You're missing my point. Unlike most other folks who've replied, my reading of the OP is that what it was referring to was playing scales on the piano, and I stand by the view that trying to invent new ways of doing _that_ is a foolish errand.


----------



## mikeh375 (Sep 7, 2017)

I make up scales all the time but for learning purposes the 24 maj/min are essential to improve playing and musicianship. I too read the OP as trying to find an alternative to the tried, tested and best way to learn. When a player is more advanced, then I'd be all for recommending the learning of new scales and for that matter playing the usual suspects in many different ways, but not to start with.


----------



## pianozach (May 21, 2018)

Animal the Drummer said:


> You're missing my point. Unlike most other folks who've replied, my reading of the OP is that what it was referring to was playing scales on the piano, and I stand by the view that trying to invent new ways of doing _that_ is a foolish errand.
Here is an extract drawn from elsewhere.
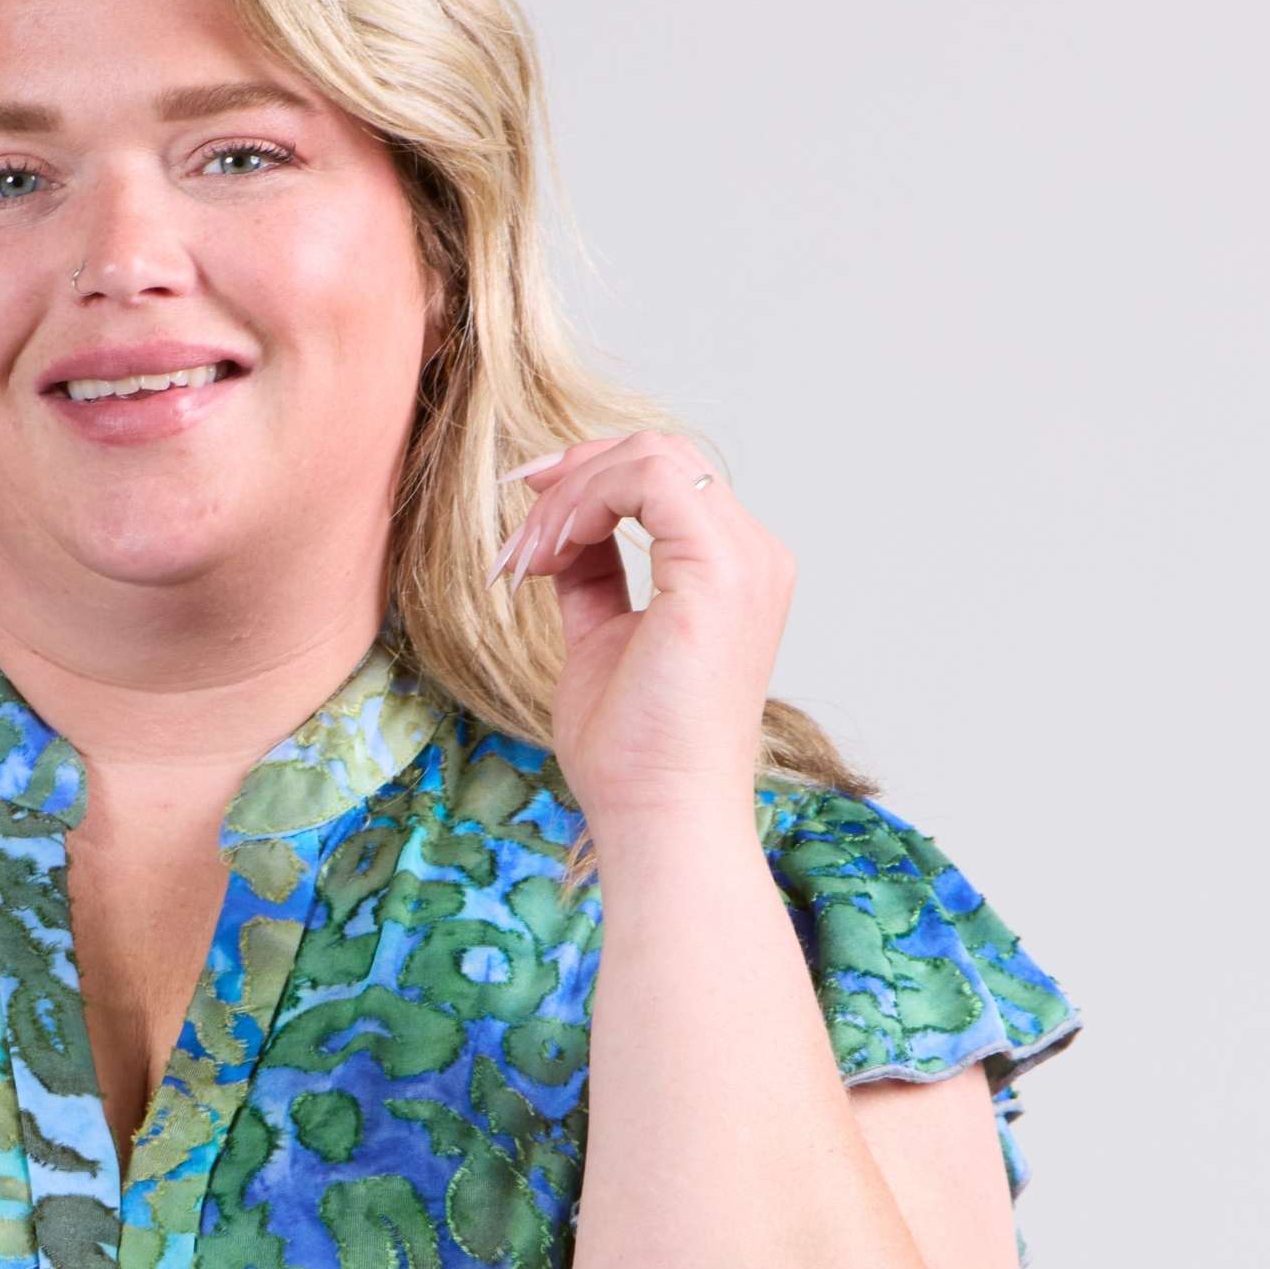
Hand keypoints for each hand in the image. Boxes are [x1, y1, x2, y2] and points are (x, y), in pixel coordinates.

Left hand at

I think that the OP is too vague to make assumptions either way:

_"fortepiano. can i make up my own scales?
or i will take wrong patterns and i gotta stay with famous scales?"_

. . . but, yeah, using the word _"patterns"_ _*IS*_ more indicative of _playing_ scales, rather than possibly using the word to indicate of step patterns to create a scale (Such as _"whole step, whole step, half step, whole step, whole step, half step"_ to indicate a Mixolydian scale).


----------